Maker Studios did not respond to a request for comment on this article.
While contracts differ based on the MCN and the desirability of the talent, creators typically hand over 20 to 40 percent of their revenue in exchange for an MCN’s services. For small creators with small incomes to match, that’s no big deal. Even though MCNs are fairly hands off with these creators, they offer valuable guidance and opportunities to help facilitate early growth.
“Most people on YouTube approach an MCN very, very early in their career, when they’re not even full-time on the platform,” said Michael Chiang, svp of strategy and operations at Defy Media. “The role starts a lot with education: how to build and optimize your channel, how to collaborate with bigger contributors in your network. Growth is everything early in a YouTube creator’s life cycle.”
As creators get some traction on YouTube, MCNs begin to capitalize on their economic value, monetizing their inventory with pre-roll ads and pairing them with brands for sponsored content. For their biggest stars, they often go further, investing in original content production and external properties. For example, Smosh, a “comedy” duo that boasts 19 million YouTube subscribers (we don’t get it either), worked closely with Defy to launch a website, app, an animated series, and more. That’s why Chiang was surprised to hear about the lack of contact between Kjellberg and Maker.
“I’d expect a big partner [like Kjellberg] to have a lot of visibility into the things that are being done on their behalf,” he said.
But that doesn’t mean Maker isn’t working hard to boost Kjellberg’s bottom line. MCNs do a lot on the backend to increase their contributors’ ad revenue, with tech and sales teams dedicated to optimizing their monetization efforts.

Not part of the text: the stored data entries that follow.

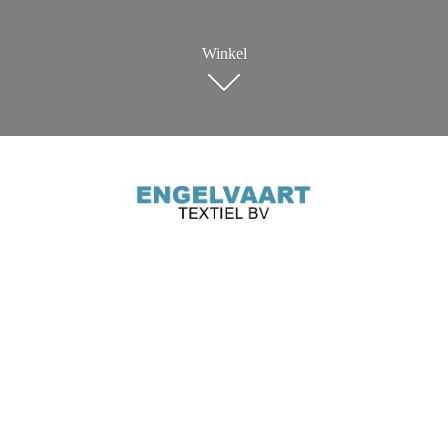
Winkel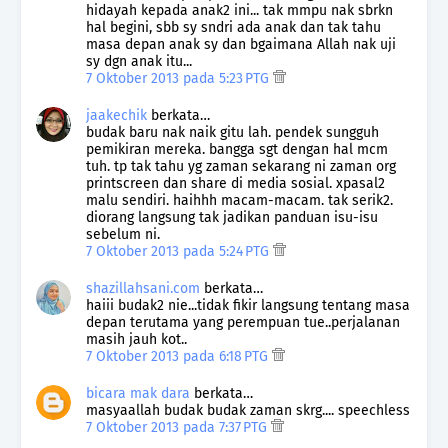
hidayah kepada anak2 ini... tak mmpu nak sbrkn
hal begini, sbb sy sndri ada anak dan tak tahu
masa depan anak sy dan bgaimana Allah nak uji
sy dgn anak itu...
7 Oktober 2013 pada 5:23 PTG
jaakechik
berkata…
budak baru nak naik gitu lah. pendek sungguh
pemikiran mereka. bangga sgt dengan hal mcm
tuh. tp tak tahu yg zaman sekarang ni zaman org
printscreen dan share di media sosial. xpasal2
malu sendiri. haihhh macam-macam. tak serik2.
diorang langsung tak jadikan panduan isu-isu
sebelum ni.
7 Oktober 2013 pada 5:24 PTG
shazillahsani.com
berkata…
haiii budak2 nie...tidak fikir langsung tentang masa
depan terutama yang perempuan tue..perjalanan
masih jauh kot..
7 Oktober 2013 pada 6:18 PTG
bicara mak dara
berkata…
masyaallah budak budak zaman skrg.... speechless
7 Oktober 2013 pada 7:37 PTG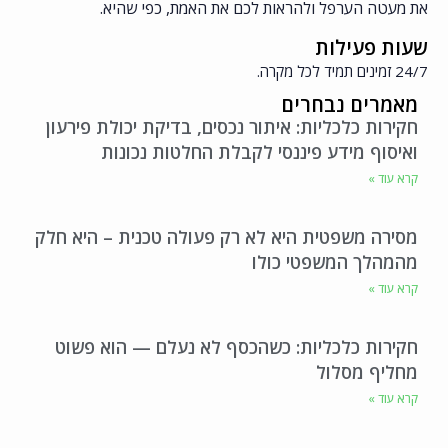
את מעטה הערפל ולהראות לכם את האמת, כפי שהיא.
שעות פעילות
24/7 זמינים תמיד לכל מקרה.
מאמרים נבחרים
חקירות כלכליות: איתור נכסים, בדיקת יכולת פירעון
ואיסוף מידע פיננסי לקבלת החלטות נכונות
קרא עוד »
מסירה משפטית היא לא רק פעולה טכנית – היא חלק
מהמהלך המשפטי כולו
קרא עוד »
חקירות כלכליות: כשהכסף לא נעלם — הוא פשוט
מחליף מסלול
קרא עוד »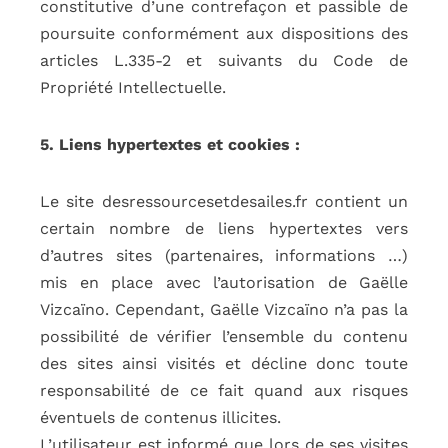
constitutive d’une contrefaçon et passible de
poursuite conformément aux dispositions des
articles L.335-2 et suivants du Code de
Propriété Intellectuelle.
5. Liens hypertextes et cookies :
Le site desressourcesetdesailes.fr contient un
certain nombre de liens hypertextes vers
d’autres sites (partenaires, informations …)
mis en place avec l’autorisation de Gaëlle
Vizcaïno. Cependant, Gaëlle Vizcaïno n’a pas la
possibilité de vérifier l’ensemble du contenu
des sites ainsi visités et décline donc toute
responsabilité de ce fait quand aux risques
éventuels de contenus illicites.
L’utilisateur est informé que lors de ses visites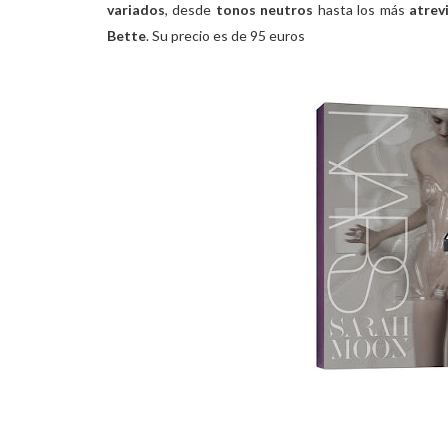
variados
, desde
tonos
neutros
hasta los más
atrev
Bette
. Su precio es de 95 euros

This is definitely the case for a larger MCN like Fullscreen, which has over 50,000 video makers across its network.
“When a creator individually uploads their content, we know how to optimize that inventory,” said Michael Wann, Fullscreen’s chief revenue officer. “We have a team that looks at every single uploaded video to determine the most optimal composition of ads for that inventory. If you were standing alone without an MCN, folks wouldn’t know those best practices.”
That’s why education and transparency are essential to making creators feel like they’re benefiting from an MCN relationship, said Wann. There are a lot of moving pieces, ones that are difficult to replicate outside an MCN. Wann asserts that any creator would make more money with Fullscreen than without an MCN.
While that’s true for the vast majority of creators, who couldn’t optimize their own content nearly as well as an MCN could, “there’s got to be a point where it’s hard to get on the right side of the math” for someone as large as Kjellberg, suggests Outrigger Media CEO Mike Henry.
“If you’re making, say, $500,000 a month, and they’re only taking 15 percent, are you getting $75,000 worth of value every month? That’s a lot to live up to,” said Henry.
“Starting your own network, that’s a different story,” he said. “I’m not sure why everyone says [MCNs] have been run badly. I think they underestimate the challenge of trying to work with and compete with Google, of trying to work with and compete with advertisers, of trying to build a data platform. It ain’t easy.”